- _SOURCE DOCUMENT_
......

Stabilizing Thompson Sampling with Null Hypothesis Bayesian Response-Adaptive Randomization
Samuel Pawel, Leonhard Held
Abstract
Response-adaptive randomization (RAR) methods can be used to adapt randomization probabilities based on accumulating data, aiming to increase the probability of allocating patients to effective treatments. A popular RAR method is Thompson sampling, which randomizes patients proportionally to the Bayesian posterior probability that each treatment is the most effective. However, its high variability can also increase the risk of assigning patients to inferior treatments and lead to inferential problems such as confidence interval undercoverage. We propose a principled method based on Bayesian hypothesis testing to address these issues: We introduce a null hypothesis postulating equal effectiveness of treatments. Bayesian model averaging then induces shrinkage toward equal randomization probabilities, with the degree of shrinkage controlled by the prior probability of the null hypothesis. Equal randomization and Thompson sampling arise as special cases when the prior probability is set to one or zero, respectively. Simulated and real-world examples illustrate that the method balances highly variable Thompson sampling with static equal randomization. A simulation study demonstrates that the method can mitigate issues with Thompson sampling and has comparable statistical properties to Thompson sampling with common ad hoc modifications such as power transformation and probability capping. We implement the method in the free and open-source R package brar, enabling experimenters to easily perform null hypothesis Bayesian RAR and support more effective randomization of patients.

......

- _ACTIVITIES_
1) In the abstract, which randomization scheme arises as a special case when the prior probability of the null hypothesis is set to one?
2) Translate this sentence from the abstract into German: "Equal randomization and Thompson sampling arise as special cases when the prior probability is set to one or zero, respectively."

Page images and extracted text
......

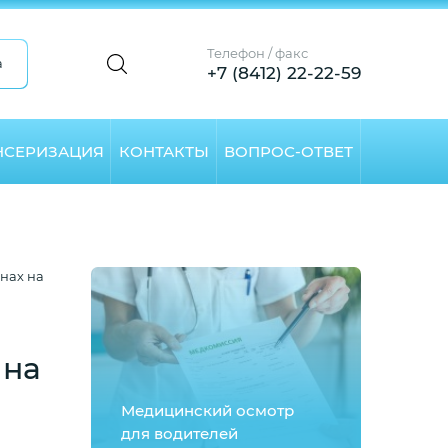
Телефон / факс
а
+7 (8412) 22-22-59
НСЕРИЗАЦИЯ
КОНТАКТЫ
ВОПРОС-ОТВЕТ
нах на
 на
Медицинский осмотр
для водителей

......

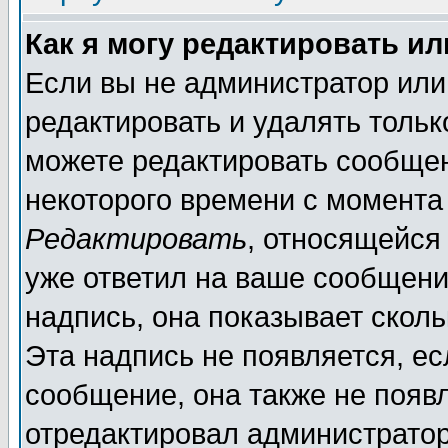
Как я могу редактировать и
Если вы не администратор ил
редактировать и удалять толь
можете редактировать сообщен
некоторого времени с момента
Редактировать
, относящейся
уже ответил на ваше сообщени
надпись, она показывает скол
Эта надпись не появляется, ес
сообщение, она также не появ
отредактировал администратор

......

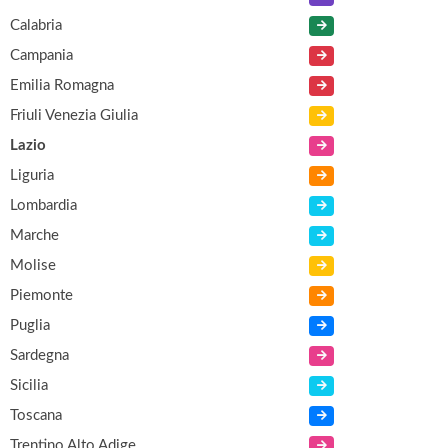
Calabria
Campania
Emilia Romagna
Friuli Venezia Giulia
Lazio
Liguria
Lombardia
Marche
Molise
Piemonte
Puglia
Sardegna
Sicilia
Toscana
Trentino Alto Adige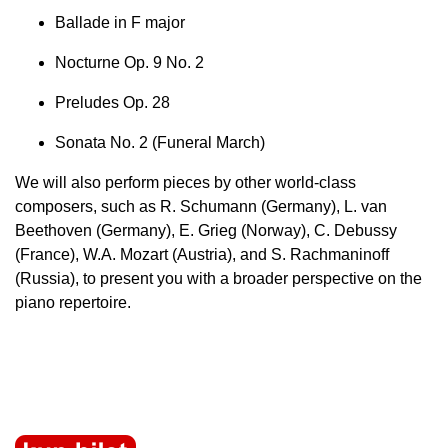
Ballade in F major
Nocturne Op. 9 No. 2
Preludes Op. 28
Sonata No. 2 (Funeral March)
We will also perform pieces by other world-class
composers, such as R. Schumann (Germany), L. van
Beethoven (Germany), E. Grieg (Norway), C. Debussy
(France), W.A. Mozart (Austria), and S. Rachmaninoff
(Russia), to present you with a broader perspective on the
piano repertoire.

......

- _SOLUTION SET_
1) Equal randomization.

2) Gleiche Randomisierung und Thompson-Sampling ergeben sich als Spezialfälle, wenn die A-priori-Wahrscheinlichkeit auf eins bzw. null gesetzt wird.